» Texte source:
* * * * * * * * *

Nocif pour la planète et extrêmement cruel, l’élevage de poulpes s’intensifie dans le monde

À l’heure où l’élevage des poulpes s’intensifie partout dans le monde, une équipe internationale de chercheurs tire la sonnette d’alarme et évoque les terribles répercussions de cette pratique sur le plan environnemental et éthique. Peu adaptés à la vie en captivité, ces animaux vivent un véritable calvaire.

 

L’élevage expérimental des poulpes ne cesse de s’intensifier

Il y a quelques jours, des scientifiques australiens, espagnols et américains ont signé une tribune, publiée dans la revue Issues in Science and Technology, mettant en avant les graves conséquences éthiques et écologiques de l’élevage de poulpes à grande échelle. Possédant un système nerveux très sophistiqué ainsi qu’un cerveau volumineux, ces animaux sont réputés pour leur mémoire hors-normes ainsi que leurs comportements fascinants et complexes, mais supportent très difficilement la promiscuité. Actuellement, quelques 550 espèces marines sont élevées en aquaculture dans près de 190 pays, et l’élevage expérimental de nombreuses espèces de pieuvres ne cesse de s’intensifier, notamment en Espagne, en Chine et au Japon.

Selon Jennifer Jacquet, chercheuse à l’Université de New York et auteure principale de l’article : « Nous vivons une période de domestication rapide des espèces aquatiques. Les universités et les entreprises investissent énormément de temps et d’argent dans l’élevage du poulpe, ce qui constitue à notre avis une grave erreur ». Si l’impact négatif de l’aquaculture sur l’environnement a été depuis longtemps démontré par les scientifiques (avec des rejets d’azote et de phosphore massifs contribuant à l’appauvrissement en oxygène des océans), l’élevage des poulpes pose un autre problème écologique : animaux carnivores particulièrement voraces, ceux-ci consomment quotidiennement l’équivalent de trois fois leur poids en nourriture.

 

Des problèmes éthiques et écologiques

À l’heure où la surpêche décime de nombreux écosystèmes dont dépendent des centaines de milliers de personnes à travers le monde, le développement de nouvelles fermes aquacoles à haute densité est vu d’un très mauvais œil par les scientifiques. Comme l’équipe de recherche l’a précisé dans l’article : « Environ un tiers des prises mondiales de poissons est transformé en aliments pour d’autres animaux, dont environ la moitié est destinée à l’aquaculture. L’élevage de poulpes à échelle industrielle aggraverait considérablement ce problème ». De plus, l’aquaculture de la pieuvre pose également un problème éthique : considéré comme le seul invertébré doté d’une « proto-conscience », cette dernière supporte très mal la vie en captivité.

* * * * * * * * *

» Jeu de données:
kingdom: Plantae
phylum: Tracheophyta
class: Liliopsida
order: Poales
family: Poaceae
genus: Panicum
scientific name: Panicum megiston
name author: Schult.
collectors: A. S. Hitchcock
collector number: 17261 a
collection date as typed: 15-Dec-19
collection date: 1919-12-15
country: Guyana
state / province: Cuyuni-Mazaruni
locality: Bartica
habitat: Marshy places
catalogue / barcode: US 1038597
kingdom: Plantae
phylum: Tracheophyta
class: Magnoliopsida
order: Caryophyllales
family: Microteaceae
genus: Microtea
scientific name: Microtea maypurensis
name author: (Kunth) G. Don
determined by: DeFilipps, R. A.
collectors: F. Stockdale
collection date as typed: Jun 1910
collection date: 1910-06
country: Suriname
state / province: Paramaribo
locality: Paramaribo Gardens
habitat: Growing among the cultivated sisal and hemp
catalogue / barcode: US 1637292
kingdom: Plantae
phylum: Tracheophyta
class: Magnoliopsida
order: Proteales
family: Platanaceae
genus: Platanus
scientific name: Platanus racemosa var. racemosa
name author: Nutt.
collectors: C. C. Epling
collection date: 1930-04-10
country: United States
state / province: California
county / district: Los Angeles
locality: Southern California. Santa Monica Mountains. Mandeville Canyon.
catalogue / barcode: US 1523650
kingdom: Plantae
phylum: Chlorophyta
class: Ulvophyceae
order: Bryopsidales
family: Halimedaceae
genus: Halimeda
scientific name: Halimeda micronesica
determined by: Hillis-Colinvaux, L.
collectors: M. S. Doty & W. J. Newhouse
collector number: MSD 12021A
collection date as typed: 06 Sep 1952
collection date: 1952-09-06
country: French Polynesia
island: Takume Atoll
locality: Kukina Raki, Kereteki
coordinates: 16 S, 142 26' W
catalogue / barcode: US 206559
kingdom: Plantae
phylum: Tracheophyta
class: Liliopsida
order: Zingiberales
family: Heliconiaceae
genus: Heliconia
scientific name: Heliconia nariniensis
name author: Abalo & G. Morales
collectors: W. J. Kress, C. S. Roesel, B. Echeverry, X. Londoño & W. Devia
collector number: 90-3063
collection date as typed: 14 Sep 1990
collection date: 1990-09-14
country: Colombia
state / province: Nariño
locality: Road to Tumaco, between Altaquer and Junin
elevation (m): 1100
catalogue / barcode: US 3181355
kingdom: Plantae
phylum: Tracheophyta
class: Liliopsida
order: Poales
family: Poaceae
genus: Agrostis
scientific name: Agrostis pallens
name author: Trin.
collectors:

* * * * * * * * *

Selon le texte source, quel problème écologique l'élevage de poulpes ajoute-t-il aux effets déjà connus de l'aquaculture, et pour quelle raison ?

Il ajoute un problème lié à la nourriture. Les poulpes sont des animaux carnivores particulièrement voraces, qui consomment chaque jour l'équivalent de trois fois leur poids en nourriture.